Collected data
----------
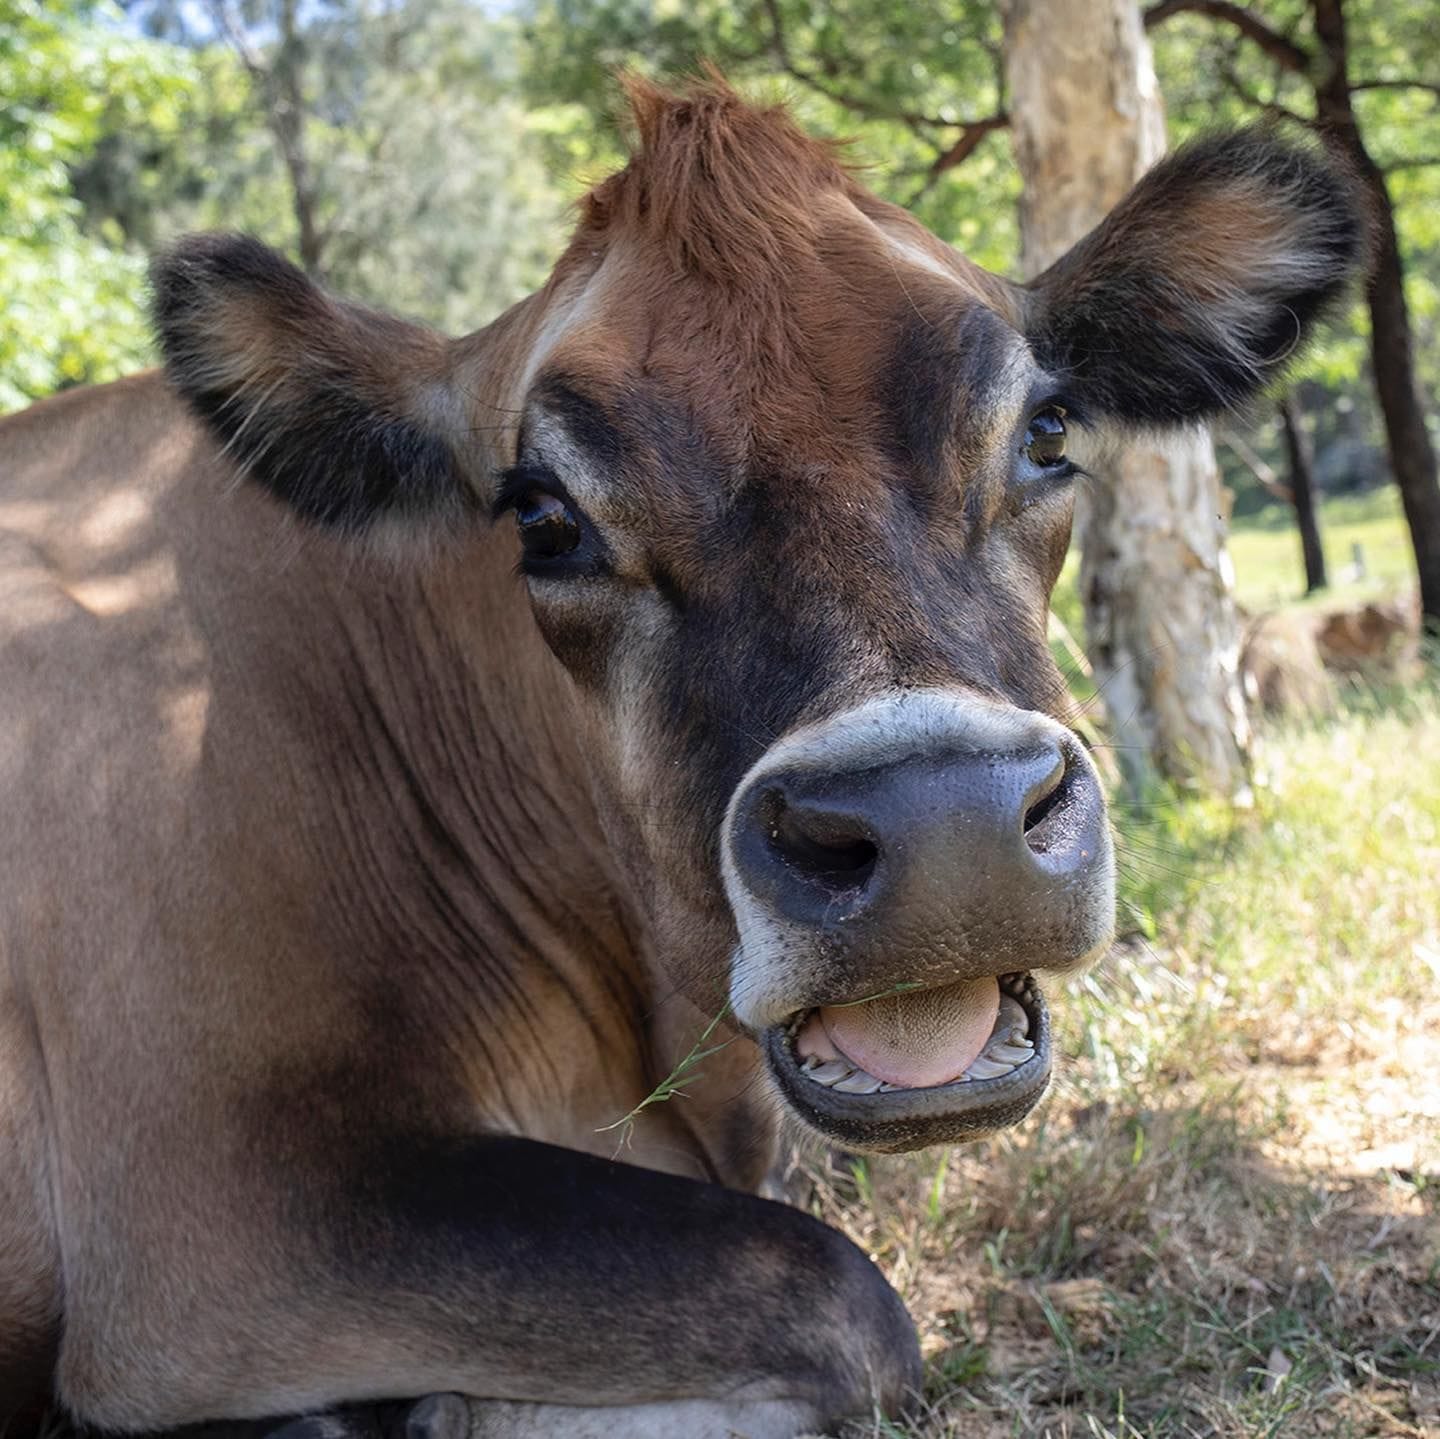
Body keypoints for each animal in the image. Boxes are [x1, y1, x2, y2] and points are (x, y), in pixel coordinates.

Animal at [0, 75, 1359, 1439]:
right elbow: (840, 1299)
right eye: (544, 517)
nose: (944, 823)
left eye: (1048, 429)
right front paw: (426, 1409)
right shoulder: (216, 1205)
----------
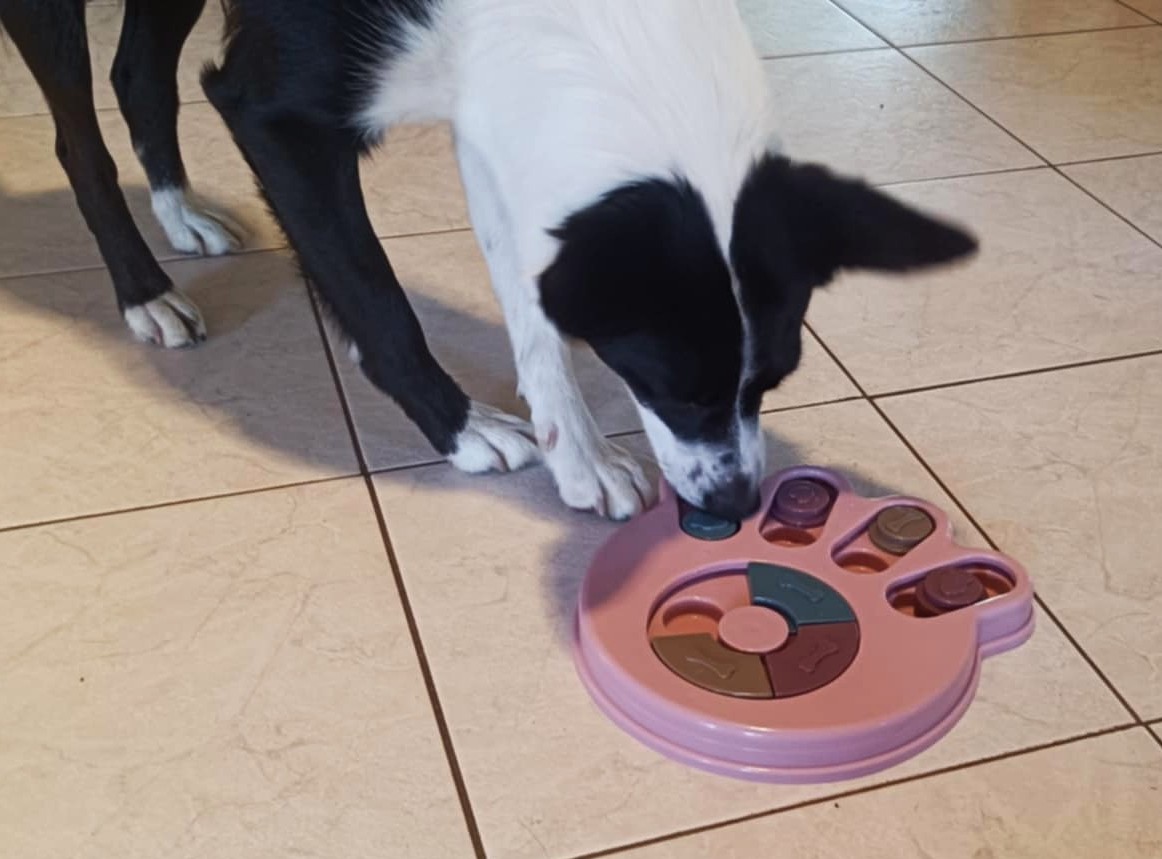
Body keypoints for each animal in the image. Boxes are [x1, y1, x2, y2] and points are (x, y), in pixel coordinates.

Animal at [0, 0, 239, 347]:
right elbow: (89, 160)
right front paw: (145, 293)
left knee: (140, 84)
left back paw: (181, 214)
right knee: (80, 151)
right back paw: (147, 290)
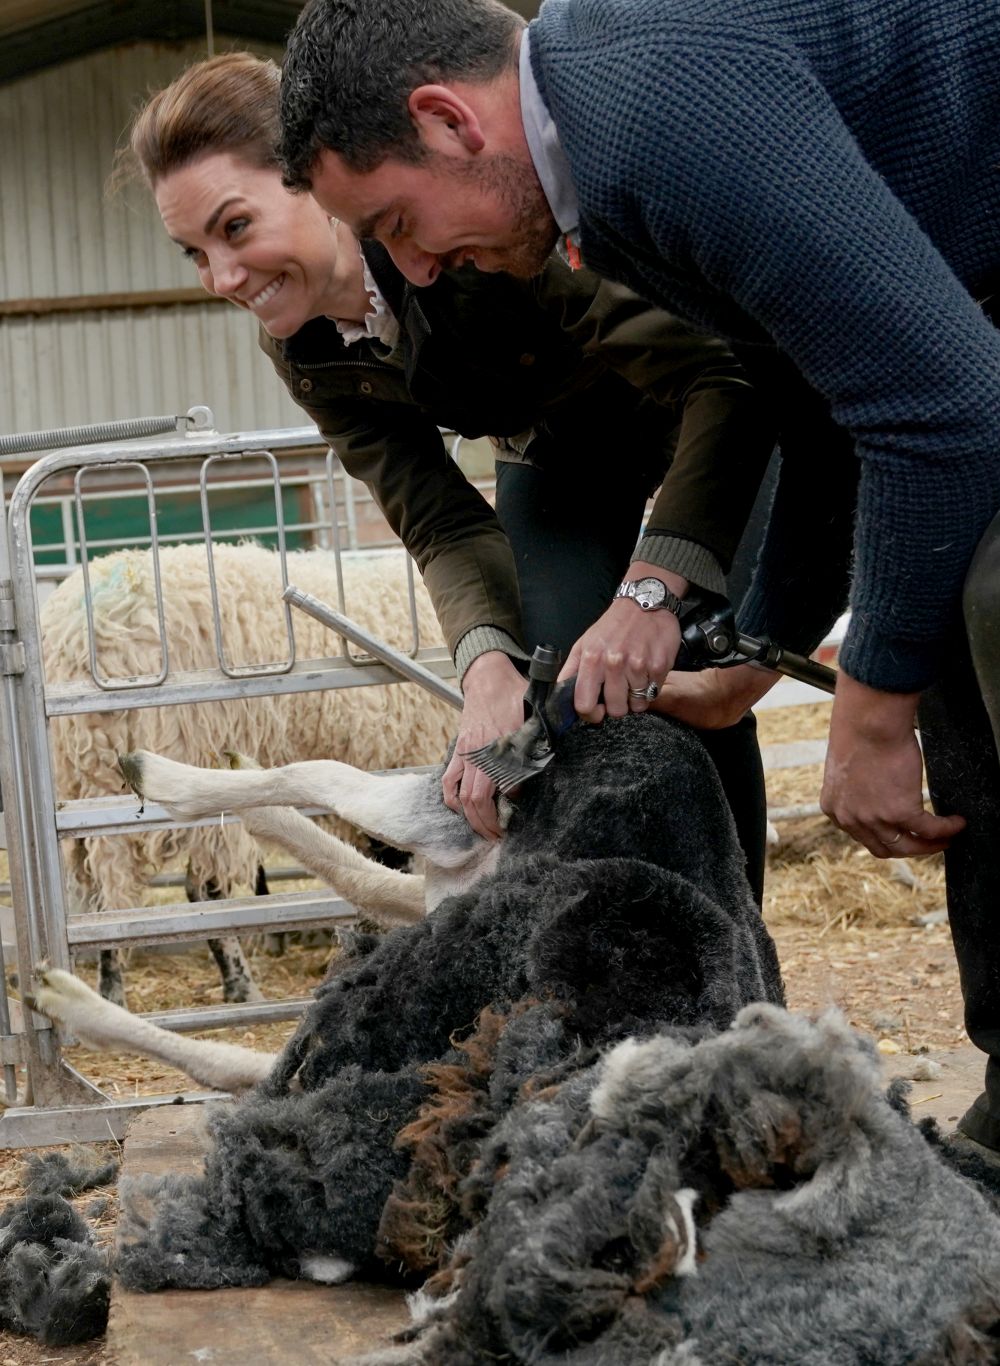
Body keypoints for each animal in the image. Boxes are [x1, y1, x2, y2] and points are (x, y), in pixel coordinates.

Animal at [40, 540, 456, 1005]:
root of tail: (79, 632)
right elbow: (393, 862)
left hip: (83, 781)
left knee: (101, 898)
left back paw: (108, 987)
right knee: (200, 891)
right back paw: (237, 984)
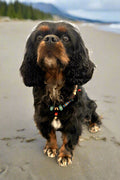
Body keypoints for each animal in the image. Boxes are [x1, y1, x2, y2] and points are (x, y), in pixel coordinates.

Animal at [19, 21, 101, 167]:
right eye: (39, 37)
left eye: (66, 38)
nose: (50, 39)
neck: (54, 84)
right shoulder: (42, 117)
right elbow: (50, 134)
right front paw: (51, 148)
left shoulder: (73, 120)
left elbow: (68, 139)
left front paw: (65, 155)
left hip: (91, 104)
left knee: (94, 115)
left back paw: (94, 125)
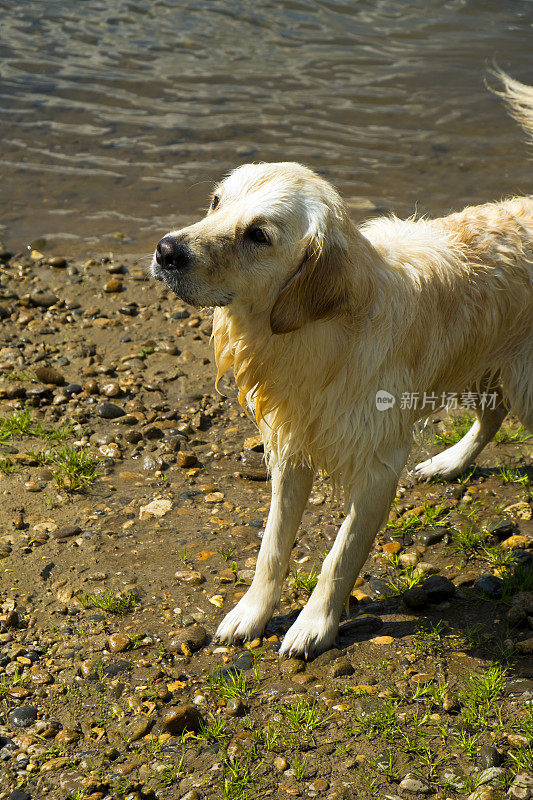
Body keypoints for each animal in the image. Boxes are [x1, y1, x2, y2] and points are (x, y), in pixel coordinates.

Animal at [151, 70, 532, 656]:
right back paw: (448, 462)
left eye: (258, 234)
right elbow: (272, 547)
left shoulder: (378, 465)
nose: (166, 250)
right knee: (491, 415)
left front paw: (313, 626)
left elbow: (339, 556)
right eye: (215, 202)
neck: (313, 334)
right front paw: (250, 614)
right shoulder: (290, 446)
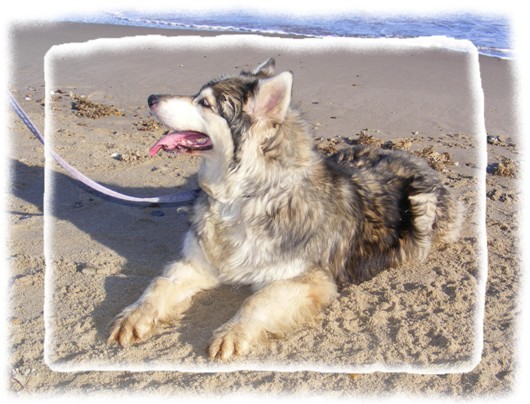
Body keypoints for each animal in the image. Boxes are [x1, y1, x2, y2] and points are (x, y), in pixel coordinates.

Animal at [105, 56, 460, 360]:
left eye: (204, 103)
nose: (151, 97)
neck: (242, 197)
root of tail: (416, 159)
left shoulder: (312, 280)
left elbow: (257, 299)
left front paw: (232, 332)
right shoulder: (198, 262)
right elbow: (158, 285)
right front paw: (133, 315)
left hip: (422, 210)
----------
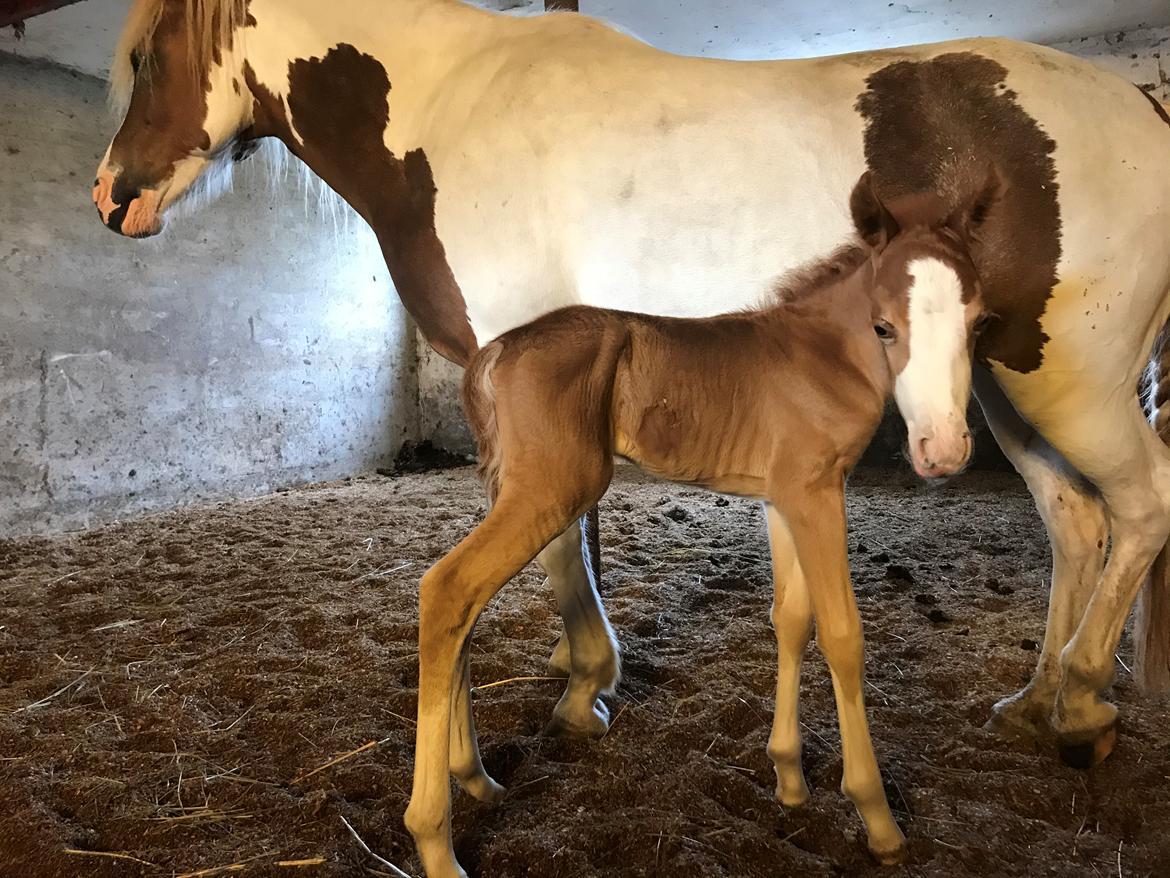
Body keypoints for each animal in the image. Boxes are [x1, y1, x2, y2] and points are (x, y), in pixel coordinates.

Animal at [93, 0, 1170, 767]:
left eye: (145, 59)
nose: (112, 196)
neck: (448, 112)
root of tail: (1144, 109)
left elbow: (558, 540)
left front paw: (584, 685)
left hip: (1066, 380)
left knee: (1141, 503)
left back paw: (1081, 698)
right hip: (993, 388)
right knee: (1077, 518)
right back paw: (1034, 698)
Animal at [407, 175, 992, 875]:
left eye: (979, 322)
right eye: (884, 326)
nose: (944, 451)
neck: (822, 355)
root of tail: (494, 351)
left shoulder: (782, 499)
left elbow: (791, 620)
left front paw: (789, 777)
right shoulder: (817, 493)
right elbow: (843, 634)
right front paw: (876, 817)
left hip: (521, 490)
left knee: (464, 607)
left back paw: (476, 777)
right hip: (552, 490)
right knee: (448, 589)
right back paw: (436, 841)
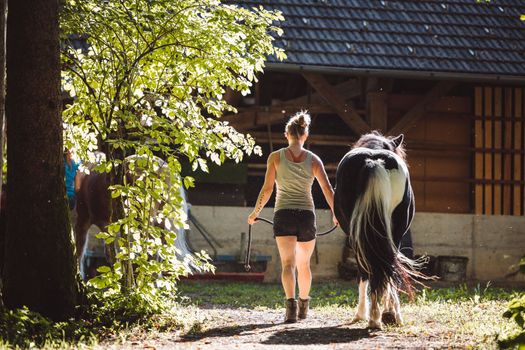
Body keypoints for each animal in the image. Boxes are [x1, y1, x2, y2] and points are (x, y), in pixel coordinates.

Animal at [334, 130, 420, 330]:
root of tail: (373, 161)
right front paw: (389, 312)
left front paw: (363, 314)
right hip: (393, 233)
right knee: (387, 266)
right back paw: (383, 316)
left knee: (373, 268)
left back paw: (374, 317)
----------
**Work task:** The lines above that include "shoulder" should each be listed.

**Response to the exercise:**
right shoulder: (216, 1205)
right shoulder: (42, 117)
left shoulder: (73, 120)
left shoulder: (378, 465)
right shoulder: (290, 446)
left shoulder: (312, 280)
right shoulder: (198, 262)
left shoulder: (782, 499)
right shoulder: (817, 493)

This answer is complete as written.